### Extracted text:
[Rajat Gupta is a lawyer based in Haryana and deals with GST matters. He may be reached at email@example.com.]
On May 11, 2018, the West Bengal Authority for Advance Ruling (Competent Authority) decided on the issue whether, in a works contract, a person would be charged to tax on separate freight bills drawn on the recipient.
The applicant had a contract with M/s Power Grid Corporation of India for construction of electricity towers which was fragmented into two parts i.e. one for supply of construction material (First Contract) and another for associated services like survey, erection of towers and commissioning of transmission lines (Second Contract), including inland transportation, in-transit insurance, loading/unloading of material at the recipient’s site, and storage. The two contracts had different considerations and, therefore, were to be subjected to tax differently. Additionally, separate bills were issued for freight.
The applicant sought an advance ruling from the Competent Authority with regard to the taxability of consideration under the Second Contract for transportation and insurance services. An advance ruling enables suppliers to seek clarification on specific matters relating to supply of goods, services or both and plan out their activities even before the liability to pay tax arises. Section 97(2) of the Central Goods and Services Tax Act, 2017 (CGST Act, 2017) provides certain cases in which advance rulings may be sought. Clause (e) of the said section provides for an advance ruling for determination of the liability to pay tax on goods, services or both. Approaching under this provision, the applicant pleaded before the Competent Authority that it should not be subjected to tax on transportation charges in light of entry 18(a) of the Notification No. 12/2017 – Central Tax (Rate) dated June 28, 2017, which exempts services of transportation of goods by road by any person which is not a Goods Transporting Agency. This plea failed since the applicant was a recipient of such services and not the supplier thereof as it hired a transporter for the same. Similarly, it did not provide insurance services for goods during transit; rather, it undertook to insure those goods from an insurance company. This does not make it the supplier of transport and insurance services.

### Challenge 1:
Copy the passage of the GST advance ruling text between "[Rajat Gupta is" and "on the recipient.", inclusive.

### Records for this task:

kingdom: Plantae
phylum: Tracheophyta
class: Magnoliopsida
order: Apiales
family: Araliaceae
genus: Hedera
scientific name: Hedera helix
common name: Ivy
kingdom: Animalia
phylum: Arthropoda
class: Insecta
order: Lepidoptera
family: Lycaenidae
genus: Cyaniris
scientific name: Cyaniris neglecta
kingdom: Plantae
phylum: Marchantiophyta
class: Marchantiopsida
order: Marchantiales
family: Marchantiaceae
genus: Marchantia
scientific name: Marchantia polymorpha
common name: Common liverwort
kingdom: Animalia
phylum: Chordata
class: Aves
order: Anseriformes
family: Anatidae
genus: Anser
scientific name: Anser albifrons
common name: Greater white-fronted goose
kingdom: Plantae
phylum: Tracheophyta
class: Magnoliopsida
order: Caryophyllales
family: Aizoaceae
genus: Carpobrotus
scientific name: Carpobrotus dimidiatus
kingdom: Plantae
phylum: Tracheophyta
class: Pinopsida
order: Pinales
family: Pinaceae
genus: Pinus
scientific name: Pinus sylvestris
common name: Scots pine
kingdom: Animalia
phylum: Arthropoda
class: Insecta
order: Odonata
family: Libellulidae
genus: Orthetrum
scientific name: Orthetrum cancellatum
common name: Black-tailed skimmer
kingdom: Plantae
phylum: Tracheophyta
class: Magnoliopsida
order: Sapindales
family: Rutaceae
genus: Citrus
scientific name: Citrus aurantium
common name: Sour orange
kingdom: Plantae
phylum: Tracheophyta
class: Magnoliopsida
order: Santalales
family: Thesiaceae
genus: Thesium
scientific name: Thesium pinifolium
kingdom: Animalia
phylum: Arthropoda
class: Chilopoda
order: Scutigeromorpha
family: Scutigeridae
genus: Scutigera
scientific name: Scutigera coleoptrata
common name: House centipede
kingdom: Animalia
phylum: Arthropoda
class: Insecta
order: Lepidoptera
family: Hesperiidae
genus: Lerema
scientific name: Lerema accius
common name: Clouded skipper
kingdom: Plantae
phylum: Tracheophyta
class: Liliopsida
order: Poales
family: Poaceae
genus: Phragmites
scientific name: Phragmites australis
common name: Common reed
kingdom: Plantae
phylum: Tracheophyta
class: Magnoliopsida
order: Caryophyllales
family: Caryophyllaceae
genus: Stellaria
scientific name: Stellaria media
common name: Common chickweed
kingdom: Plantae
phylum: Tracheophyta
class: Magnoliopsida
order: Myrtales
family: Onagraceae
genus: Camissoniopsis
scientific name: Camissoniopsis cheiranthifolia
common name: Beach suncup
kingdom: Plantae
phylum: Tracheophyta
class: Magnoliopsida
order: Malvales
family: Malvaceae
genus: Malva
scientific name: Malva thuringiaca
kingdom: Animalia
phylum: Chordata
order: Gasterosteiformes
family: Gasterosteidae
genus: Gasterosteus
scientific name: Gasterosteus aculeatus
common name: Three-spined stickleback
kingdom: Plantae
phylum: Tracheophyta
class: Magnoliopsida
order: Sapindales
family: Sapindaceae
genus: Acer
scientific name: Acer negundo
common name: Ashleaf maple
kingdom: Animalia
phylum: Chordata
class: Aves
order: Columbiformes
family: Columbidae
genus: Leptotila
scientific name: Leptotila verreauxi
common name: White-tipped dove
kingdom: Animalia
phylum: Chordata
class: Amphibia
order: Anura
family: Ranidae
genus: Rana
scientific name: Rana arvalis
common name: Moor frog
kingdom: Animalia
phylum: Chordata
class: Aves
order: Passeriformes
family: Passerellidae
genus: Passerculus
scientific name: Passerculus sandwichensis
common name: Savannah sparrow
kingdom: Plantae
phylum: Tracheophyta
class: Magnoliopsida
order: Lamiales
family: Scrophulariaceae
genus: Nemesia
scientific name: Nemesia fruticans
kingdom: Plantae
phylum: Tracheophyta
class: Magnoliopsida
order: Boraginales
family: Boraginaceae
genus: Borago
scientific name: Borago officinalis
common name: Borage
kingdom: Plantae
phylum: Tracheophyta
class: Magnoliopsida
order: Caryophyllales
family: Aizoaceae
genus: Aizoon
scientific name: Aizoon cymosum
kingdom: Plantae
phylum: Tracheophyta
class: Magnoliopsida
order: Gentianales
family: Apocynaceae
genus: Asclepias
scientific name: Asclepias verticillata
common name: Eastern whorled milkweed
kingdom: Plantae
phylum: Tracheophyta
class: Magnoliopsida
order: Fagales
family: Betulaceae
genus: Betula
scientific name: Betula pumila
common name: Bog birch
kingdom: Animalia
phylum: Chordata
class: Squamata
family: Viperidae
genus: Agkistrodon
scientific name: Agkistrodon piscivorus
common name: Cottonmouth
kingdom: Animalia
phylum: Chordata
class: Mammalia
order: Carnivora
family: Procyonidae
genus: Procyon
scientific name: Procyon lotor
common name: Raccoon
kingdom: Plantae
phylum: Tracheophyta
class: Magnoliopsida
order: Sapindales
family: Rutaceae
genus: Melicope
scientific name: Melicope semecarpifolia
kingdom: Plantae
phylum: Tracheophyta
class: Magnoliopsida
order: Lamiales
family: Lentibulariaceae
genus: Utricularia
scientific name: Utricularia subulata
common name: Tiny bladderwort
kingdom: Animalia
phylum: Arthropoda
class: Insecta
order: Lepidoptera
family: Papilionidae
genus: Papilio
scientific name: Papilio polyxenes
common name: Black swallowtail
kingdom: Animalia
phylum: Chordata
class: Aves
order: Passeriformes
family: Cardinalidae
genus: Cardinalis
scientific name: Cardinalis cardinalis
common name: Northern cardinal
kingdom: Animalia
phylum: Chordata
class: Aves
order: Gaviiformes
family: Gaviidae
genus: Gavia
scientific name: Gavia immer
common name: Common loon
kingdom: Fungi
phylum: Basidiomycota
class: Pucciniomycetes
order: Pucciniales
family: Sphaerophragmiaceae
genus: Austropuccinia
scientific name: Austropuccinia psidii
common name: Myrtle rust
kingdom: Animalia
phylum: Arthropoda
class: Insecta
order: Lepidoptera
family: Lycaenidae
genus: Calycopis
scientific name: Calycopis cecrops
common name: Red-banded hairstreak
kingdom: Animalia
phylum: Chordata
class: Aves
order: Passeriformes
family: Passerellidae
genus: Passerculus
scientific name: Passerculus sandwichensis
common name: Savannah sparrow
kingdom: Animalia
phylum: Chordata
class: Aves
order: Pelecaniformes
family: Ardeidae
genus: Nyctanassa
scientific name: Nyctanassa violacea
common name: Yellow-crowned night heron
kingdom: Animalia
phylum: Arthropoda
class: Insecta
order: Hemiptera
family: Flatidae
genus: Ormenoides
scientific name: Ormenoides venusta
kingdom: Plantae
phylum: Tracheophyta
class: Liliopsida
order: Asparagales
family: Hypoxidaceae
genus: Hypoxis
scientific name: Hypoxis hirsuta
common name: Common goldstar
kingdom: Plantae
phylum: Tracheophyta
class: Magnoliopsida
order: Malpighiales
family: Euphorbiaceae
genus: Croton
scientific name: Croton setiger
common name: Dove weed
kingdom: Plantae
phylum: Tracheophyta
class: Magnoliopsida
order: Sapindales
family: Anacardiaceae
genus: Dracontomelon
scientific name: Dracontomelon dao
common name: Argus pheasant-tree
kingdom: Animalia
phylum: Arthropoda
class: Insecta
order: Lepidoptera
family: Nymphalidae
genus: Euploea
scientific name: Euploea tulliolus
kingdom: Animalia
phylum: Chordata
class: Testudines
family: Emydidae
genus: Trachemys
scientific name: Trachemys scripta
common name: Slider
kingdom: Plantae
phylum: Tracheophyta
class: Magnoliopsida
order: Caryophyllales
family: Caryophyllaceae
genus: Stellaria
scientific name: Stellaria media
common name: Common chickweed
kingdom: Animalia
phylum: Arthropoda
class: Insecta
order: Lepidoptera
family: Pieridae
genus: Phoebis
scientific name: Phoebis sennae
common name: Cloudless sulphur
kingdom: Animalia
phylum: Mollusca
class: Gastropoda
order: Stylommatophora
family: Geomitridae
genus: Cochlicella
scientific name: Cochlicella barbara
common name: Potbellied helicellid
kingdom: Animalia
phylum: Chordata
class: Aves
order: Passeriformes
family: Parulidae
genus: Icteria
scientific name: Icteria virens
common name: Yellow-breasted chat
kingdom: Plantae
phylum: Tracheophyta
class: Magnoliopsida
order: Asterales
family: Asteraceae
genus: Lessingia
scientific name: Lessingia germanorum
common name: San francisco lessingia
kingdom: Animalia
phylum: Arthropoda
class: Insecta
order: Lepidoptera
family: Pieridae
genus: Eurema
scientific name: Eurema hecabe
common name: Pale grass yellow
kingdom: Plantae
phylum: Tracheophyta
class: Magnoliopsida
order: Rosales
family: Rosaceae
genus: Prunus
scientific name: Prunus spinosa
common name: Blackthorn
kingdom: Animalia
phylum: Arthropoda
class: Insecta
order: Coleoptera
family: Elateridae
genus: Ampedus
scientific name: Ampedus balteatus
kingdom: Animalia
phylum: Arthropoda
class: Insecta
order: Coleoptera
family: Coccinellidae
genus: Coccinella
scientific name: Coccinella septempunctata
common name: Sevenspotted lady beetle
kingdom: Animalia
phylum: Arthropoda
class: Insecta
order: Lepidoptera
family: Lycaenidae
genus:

### Challenge 2:
Rewrite the rows from their first line through the line holding "order: Marchantiales", inclusive, with "phylum" replaced by "division" and everything else unchanged. Return only those lines.

### Full response 1:
[Rajat Gupta is a lawyer based in Haryana and deals with GST matters. He may be reached at email@example.com.]
On May 11, 2018, the West Bengal Authority for Advance Ruling (Competent Authority) decided on the issue whether, in a works contract, a person would be charged to tax on separate freight bills drawn on the recipient.

### Full response 2:
kingdom: Plantae
division: Tracheophyta
class: Magnoliopsida
order: Apiales
family: Araliaceae
genus: Hedera
scientific name: Hedera helix
common name: Ivy
kingdom: Animalia
division: Arthropoda
class: Insecta
order: Lepidoptera
family: Lycaenidae
genus: Cyaniris
scientific name: Cyaniris neglecta
kingdom: Plantae
division: Marchantiophyta
class: Marchantiopsida
order: Marchantiales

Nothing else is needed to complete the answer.